André est parti à deux reprises en Syrie entre 2015 et 2017. Engagé dans la lutte armée auprès des Kurdes pour combattre Daech, il dénonce aujourd'hui l’inaction du gouvernement français suite à l’invasion turque et la complicité passive de la communauté internationale dans le "génocide" en cours.

André Hebert, Paris, octobre 2019
André Hebert, Paris, octobre 2019 © Radio France / Charlotte Perry

André Hebert avait 24 ans quand il a décidé de tout quitter en France pour s’engager dans la lutte armée et défendre la révolution en cours au Rojava - le Kurdistan Syrien situé au Nord-Est de la Syrie -, un territoire devenu autonome dans le contexte du chaos de la guerre.
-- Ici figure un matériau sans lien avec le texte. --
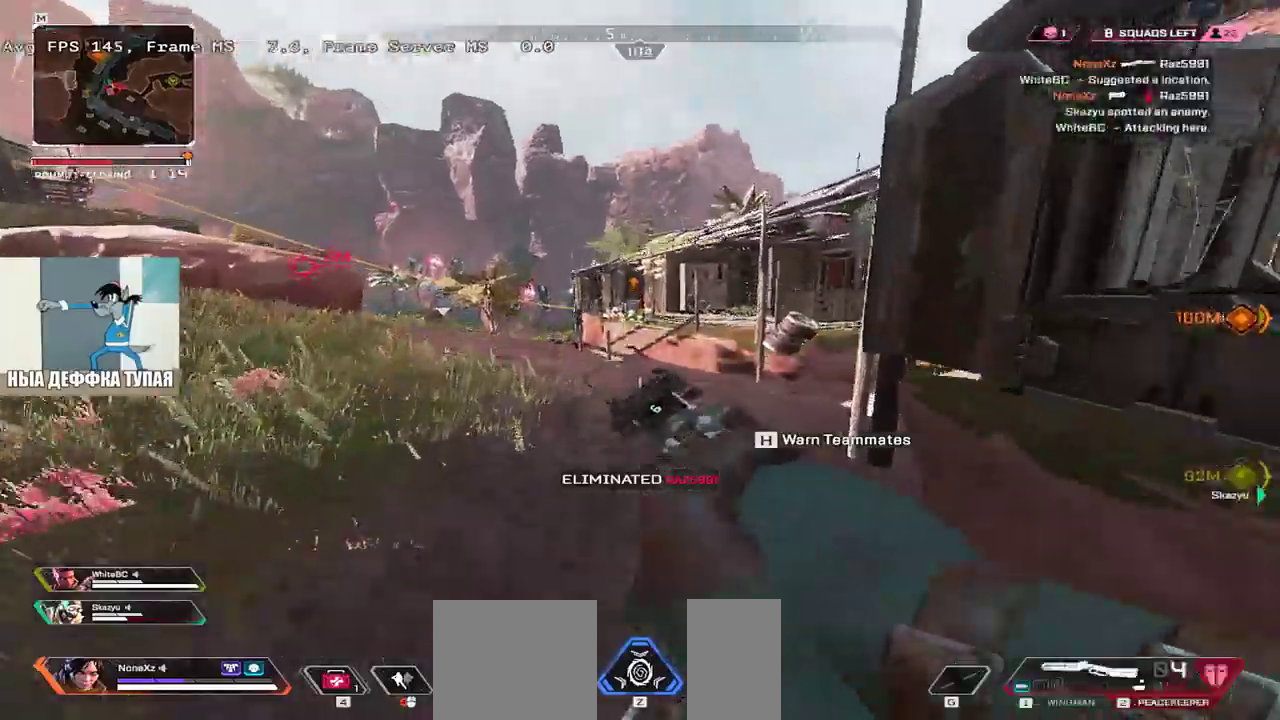
{"keys": ["q", "w"], "mouse": [], "events": [[17, "2", "up"], [133, "e", "up"], [200, "w", "down"], [350, "q", "down"]]}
Une révolution basée sur les principes de la démocratie directe, du partage des richesses, du féminisme radical et de l’écologie, qui représente pour beaucoup de jeunes Occidentaux une alternative crédible au modèle capitaliste.
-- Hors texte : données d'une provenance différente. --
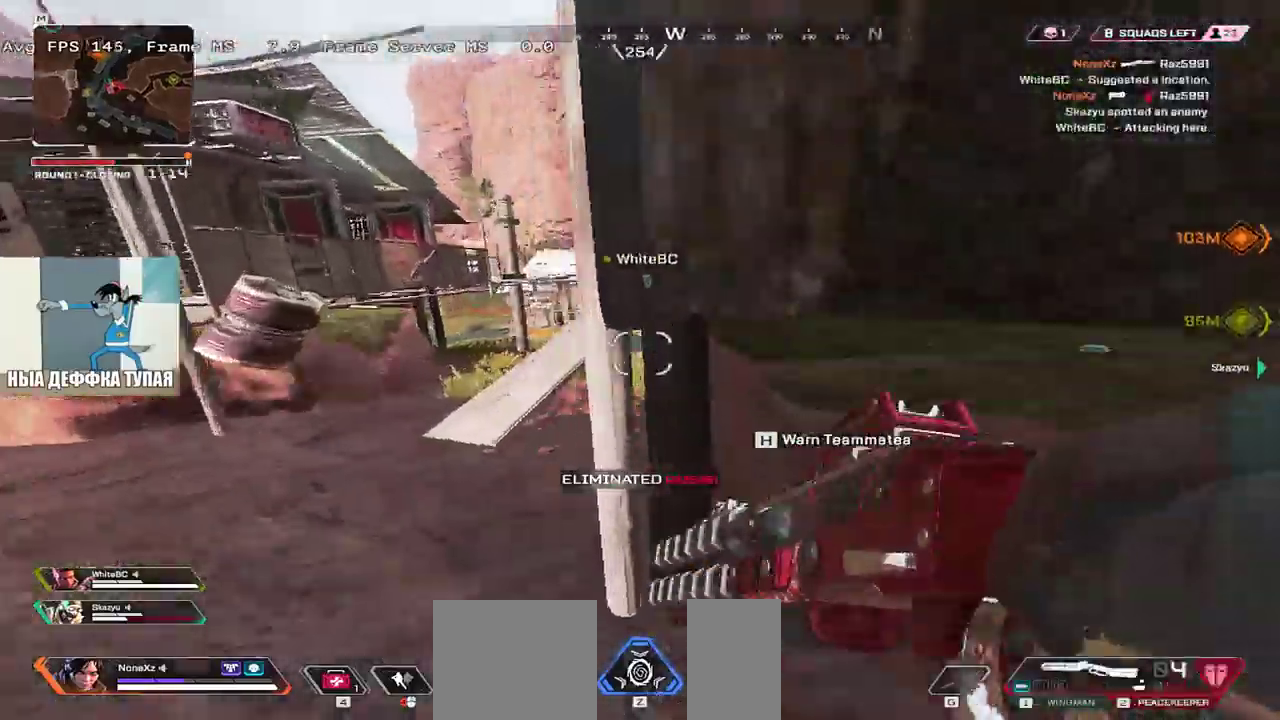
{"keys": ["w"], "mouse": [], "events": [[233, "mouse_right", "down"], [333, "mouse_right", "up"], [400, "q", "up"], [417, "q", "down"], [433, "q", "up"]]}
Pendant deux ans, il a combattu l'Etat Islamique d’abord au sein des brigades internationales puis au sein du YPG (Unités de Protection du Peuple), la branche armée du Parti de l'union démocratique syrien, et a participé à la prise de Raqqa.
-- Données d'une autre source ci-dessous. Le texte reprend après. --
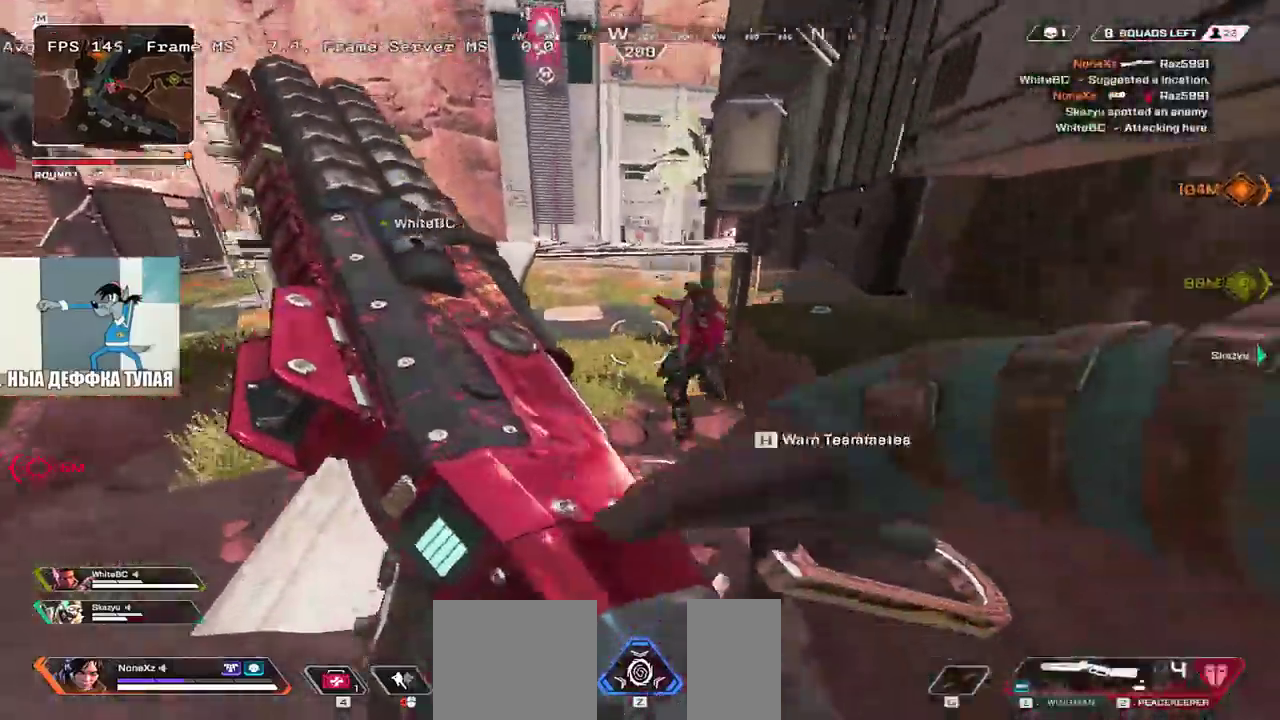
{"keys": ["e", "s"], "mouse": [], "events": [[67, "q", "down"], [100, "w", "up"], [283, "s", "down"], [333, "e", "down"], [333, "q", "up"]]}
André Hébert (à droite, avec le lance-roquette), à Raqqa, octobre 2017
André Hébert (à droite, avec le lance-roquette), à Raqqa, octobre 2017 © Radio France / Charlotte Perry

Aujourd’hui membre d’un collectif composé d’une vingtaine d’anciens engagés - le Collectif des Combattantes et Combattants Francophones du Rojava - il dénonce les « gesticulations diplomatiques de la France » qui ne fait rien pour stopper l'offensive turque et empêcher le projet de « génocide » du peuple Kurde par le Président Erdoğan. Cet abandon des Kurdes est non seulement une véritable trahison de ceux qui étaient en première ligne pour combattre Daech, mais il met également en péril notre propre sécurité.

L'Etat nous joue la comédie de la fatalité et l'impuissance depuis le début de ce conflit, à dire qu'ils ne pouvaient rien y faire, qu'ils ont été pris de cours. Emmanuel Macron se répand en gesticulations diplomatiques depuis deux semaines.

Depuis son retour de Syrie en 2017, André a repris le cours de sa vie normale et travaille. Mais les récents événements lui ont rappelé qu'il était impossible de complètement tourner la page. Et la question se pose de retourner au Rojava pour se battre auprès de ses camarades, contre les Turcs, cette fois.